Recently I set up my first planted tank with ADA aquasoil, and on the recommendation of the ADA website, I used a thin layer of the "powder type" aquasoil to top off the initial layer of regular aquasoil. 

After some replanting/rescaping I've noticed that most of the powder type, consisting of finer particles, has settled down below the regular type substrate. 

Is there even a reason to use one over the other? I mean, would it be ok to use just all powder type, or all regular type? 

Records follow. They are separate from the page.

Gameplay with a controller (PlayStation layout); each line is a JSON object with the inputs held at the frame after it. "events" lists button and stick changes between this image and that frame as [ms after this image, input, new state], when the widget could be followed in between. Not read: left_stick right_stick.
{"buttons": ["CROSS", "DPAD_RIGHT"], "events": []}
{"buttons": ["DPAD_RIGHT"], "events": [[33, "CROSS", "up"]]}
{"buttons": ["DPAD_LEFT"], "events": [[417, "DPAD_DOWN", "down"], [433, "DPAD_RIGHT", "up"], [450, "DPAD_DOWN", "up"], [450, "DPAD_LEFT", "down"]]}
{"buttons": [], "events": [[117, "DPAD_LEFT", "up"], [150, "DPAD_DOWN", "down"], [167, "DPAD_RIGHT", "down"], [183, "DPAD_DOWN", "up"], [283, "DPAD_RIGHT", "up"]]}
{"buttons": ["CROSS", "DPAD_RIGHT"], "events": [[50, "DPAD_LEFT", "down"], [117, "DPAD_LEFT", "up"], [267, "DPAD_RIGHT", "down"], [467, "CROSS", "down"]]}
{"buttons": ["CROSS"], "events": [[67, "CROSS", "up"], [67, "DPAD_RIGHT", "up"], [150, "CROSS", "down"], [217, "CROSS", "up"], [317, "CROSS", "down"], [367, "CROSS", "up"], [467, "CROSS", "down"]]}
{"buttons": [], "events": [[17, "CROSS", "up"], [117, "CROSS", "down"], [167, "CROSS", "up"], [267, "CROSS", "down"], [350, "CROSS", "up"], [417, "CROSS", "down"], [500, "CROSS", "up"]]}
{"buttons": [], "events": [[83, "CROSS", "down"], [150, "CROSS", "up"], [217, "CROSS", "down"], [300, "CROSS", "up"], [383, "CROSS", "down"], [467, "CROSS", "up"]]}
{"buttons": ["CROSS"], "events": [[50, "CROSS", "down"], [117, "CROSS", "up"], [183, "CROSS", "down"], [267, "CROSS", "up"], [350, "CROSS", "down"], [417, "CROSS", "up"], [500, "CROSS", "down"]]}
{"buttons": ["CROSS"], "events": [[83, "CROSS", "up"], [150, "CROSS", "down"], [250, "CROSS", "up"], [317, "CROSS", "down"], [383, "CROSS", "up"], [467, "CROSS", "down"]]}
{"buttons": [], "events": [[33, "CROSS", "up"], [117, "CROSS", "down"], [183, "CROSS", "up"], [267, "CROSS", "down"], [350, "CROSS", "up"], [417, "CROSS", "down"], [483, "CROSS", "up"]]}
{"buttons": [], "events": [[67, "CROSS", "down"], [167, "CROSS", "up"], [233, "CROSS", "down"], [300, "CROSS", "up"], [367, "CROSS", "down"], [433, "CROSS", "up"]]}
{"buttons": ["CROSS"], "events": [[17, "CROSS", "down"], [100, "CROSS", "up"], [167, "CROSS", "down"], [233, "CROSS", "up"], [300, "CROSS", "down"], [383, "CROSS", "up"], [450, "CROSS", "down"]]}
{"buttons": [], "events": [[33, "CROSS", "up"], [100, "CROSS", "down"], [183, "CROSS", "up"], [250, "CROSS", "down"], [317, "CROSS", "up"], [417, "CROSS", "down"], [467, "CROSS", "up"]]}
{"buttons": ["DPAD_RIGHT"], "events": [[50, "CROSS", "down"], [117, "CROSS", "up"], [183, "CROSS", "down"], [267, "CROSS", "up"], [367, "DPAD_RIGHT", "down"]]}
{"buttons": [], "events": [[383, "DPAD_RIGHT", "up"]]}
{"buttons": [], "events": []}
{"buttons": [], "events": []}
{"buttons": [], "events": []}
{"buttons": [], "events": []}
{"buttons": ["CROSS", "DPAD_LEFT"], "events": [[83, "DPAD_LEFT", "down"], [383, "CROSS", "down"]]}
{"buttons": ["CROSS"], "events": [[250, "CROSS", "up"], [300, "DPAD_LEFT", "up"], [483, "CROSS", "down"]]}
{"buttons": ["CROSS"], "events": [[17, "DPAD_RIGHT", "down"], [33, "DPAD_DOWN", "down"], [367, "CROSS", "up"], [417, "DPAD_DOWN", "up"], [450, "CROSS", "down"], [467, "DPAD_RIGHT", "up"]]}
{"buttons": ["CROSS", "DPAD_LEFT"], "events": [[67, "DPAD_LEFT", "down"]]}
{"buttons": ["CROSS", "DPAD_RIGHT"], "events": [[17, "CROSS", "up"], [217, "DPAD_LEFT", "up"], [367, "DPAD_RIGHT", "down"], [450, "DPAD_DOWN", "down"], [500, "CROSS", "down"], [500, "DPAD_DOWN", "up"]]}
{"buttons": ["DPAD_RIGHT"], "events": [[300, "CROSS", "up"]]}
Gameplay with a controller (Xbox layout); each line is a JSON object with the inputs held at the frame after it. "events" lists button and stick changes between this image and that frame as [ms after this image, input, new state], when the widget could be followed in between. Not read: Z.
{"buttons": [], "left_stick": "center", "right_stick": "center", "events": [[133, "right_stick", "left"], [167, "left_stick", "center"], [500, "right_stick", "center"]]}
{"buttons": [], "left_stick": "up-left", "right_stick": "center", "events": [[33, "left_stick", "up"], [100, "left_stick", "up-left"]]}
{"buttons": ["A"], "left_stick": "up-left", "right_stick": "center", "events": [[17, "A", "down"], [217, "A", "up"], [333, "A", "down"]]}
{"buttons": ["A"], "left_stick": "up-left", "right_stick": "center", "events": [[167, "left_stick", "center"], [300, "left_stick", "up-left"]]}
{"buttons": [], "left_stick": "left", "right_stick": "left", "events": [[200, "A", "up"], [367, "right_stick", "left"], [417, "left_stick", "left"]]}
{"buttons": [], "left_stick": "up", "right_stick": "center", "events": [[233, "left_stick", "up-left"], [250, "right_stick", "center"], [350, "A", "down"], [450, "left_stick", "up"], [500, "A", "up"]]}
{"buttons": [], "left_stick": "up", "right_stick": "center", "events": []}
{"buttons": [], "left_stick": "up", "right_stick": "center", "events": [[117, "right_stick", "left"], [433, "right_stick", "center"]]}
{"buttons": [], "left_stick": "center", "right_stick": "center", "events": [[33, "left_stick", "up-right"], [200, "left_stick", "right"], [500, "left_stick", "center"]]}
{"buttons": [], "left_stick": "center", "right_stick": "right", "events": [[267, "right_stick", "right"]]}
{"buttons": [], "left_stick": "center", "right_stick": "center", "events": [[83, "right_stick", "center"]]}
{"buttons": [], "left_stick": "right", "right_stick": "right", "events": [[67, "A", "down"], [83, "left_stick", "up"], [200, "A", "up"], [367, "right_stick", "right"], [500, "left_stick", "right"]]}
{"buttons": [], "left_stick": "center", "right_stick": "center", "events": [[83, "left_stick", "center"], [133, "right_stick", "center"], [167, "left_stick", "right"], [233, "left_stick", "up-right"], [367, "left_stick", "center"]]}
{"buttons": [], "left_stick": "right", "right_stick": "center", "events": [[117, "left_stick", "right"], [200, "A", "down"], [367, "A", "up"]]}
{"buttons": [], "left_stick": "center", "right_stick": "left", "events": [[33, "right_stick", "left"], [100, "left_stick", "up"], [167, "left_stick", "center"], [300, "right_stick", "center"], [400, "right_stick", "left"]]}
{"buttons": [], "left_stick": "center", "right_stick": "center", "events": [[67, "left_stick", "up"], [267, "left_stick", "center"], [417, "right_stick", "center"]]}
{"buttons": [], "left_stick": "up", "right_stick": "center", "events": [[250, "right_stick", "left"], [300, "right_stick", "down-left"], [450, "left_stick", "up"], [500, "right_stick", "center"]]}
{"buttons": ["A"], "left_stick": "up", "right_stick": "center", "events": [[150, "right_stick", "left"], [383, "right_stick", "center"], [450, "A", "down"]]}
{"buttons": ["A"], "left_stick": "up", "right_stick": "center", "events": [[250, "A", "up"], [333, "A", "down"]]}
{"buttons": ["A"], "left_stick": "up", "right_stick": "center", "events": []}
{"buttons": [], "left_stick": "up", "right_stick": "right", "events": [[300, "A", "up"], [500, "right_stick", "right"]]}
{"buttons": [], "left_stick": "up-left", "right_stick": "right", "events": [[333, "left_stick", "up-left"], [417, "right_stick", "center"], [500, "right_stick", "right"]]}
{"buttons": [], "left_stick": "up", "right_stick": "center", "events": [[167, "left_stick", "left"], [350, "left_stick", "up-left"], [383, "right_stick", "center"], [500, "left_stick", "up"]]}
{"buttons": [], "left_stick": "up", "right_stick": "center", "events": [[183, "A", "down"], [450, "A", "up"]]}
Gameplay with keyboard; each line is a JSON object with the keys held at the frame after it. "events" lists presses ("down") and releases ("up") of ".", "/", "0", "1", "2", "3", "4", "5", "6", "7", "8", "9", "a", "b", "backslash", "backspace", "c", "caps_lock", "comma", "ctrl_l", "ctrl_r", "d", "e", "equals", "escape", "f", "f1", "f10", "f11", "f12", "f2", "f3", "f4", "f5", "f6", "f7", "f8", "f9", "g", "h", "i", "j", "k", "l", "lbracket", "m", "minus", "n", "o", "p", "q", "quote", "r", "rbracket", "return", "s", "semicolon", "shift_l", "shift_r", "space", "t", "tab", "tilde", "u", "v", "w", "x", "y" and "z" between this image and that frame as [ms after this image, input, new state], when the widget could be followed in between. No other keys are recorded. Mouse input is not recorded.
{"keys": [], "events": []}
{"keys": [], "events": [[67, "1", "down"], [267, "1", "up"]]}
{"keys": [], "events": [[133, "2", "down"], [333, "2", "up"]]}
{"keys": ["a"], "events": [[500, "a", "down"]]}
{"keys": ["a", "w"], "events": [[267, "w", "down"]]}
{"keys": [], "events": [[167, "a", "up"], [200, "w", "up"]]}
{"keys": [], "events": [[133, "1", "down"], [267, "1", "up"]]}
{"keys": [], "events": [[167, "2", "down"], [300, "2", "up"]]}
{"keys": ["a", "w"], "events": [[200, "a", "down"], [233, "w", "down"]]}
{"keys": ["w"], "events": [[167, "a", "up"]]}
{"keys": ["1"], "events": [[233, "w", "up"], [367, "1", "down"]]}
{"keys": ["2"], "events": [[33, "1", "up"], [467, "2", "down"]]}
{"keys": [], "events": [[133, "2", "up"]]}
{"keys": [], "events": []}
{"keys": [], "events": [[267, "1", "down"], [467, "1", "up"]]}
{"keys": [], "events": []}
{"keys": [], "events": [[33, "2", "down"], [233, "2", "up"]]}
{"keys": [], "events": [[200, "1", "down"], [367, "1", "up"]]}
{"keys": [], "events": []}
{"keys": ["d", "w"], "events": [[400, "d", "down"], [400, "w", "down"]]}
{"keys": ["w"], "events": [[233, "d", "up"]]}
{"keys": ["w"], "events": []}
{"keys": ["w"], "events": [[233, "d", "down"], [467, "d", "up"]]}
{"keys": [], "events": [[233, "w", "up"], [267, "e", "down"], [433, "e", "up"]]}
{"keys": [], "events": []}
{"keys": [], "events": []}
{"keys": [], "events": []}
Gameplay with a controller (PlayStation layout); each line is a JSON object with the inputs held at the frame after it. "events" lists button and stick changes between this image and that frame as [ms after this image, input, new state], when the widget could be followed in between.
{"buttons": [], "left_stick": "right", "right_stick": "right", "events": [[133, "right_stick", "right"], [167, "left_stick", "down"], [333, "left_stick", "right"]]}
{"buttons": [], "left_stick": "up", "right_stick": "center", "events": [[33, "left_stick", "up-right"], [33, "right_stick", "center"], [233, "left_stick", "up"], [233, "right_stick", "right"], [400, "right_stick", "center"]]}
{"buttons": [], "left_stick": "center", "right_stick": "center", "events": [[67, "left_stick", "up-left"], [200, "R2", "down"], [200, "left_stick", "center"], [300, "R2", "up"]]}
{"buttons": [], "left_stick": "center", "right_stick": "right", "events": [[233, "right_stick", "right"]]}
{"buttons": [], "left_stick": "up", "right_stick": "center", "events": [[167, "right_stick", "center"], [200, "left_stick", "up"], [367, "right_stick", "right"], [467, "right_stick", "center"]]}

It seems like it would be more pleasing to the eye to use just the finer substrate instead of a mix... is anybody doing it this way?

Thanks,
nick


----------



## prBrianpr (Nov 18, 2007)

I dont use aquasoil, but i think that power only not is a bad Idea, I have dwarf sagitaria in fine sand growing very well.


----------



## Quetzalcoatl (Feb 13, 2009)

If budget wasn't an issue for you, then you can use all powder type. However, powder type is more easily squishable then normal type, so the lifetime of your substrate will be shorter. 

Using powder type over regular type is purely cosmetic. If you are planting HC or glosso in the foreground, maybe powder type will hold these plants better, but it won't make a huge difference. If you do not mind the look of regular type, all regular is perfectly fine too. 

More importantly, you should not be unplanting when you are using aquasoil. When you do, you are squishing more and more of the soil. You will cloud the water and release a lot of fertilizer causing a lot of headache.


----------



## ncy (May 18, 2008)

Yes, I have experienced this headache! Trying to move anything around creates quite a lot of dustclouds!
But what to do when you just can't quite get it the way you want it? 

Oh well, I'm still pretty much a beginner at all of this stuff... I suppose nothing good ever comes easy!
I think I can live with the headache as long as I get to watch my scape take the shape I want it to... but like I said, I'm pretty new to this so it might take me a few tries to get it right. Cloudy water be damned!

Unfortunately, I am not one for whom budget is not an issue. But an all powder-type substrate might be doable on a 10 gallon (which is what I've got going now)... BTW what would you say is the average lifespan of aquasoil?


----------



## Quetzalcoatl (Feb 13, 2009)

If you do not unplant, 1-2 years depending on how often you change water (more often = shorter lifetime) and how tall your tank is (taller = shorter lifetime)
That is how long the soil will stay in its ball form. 

If we are talking about how long nutrients last, my experience says around 6 months.


----------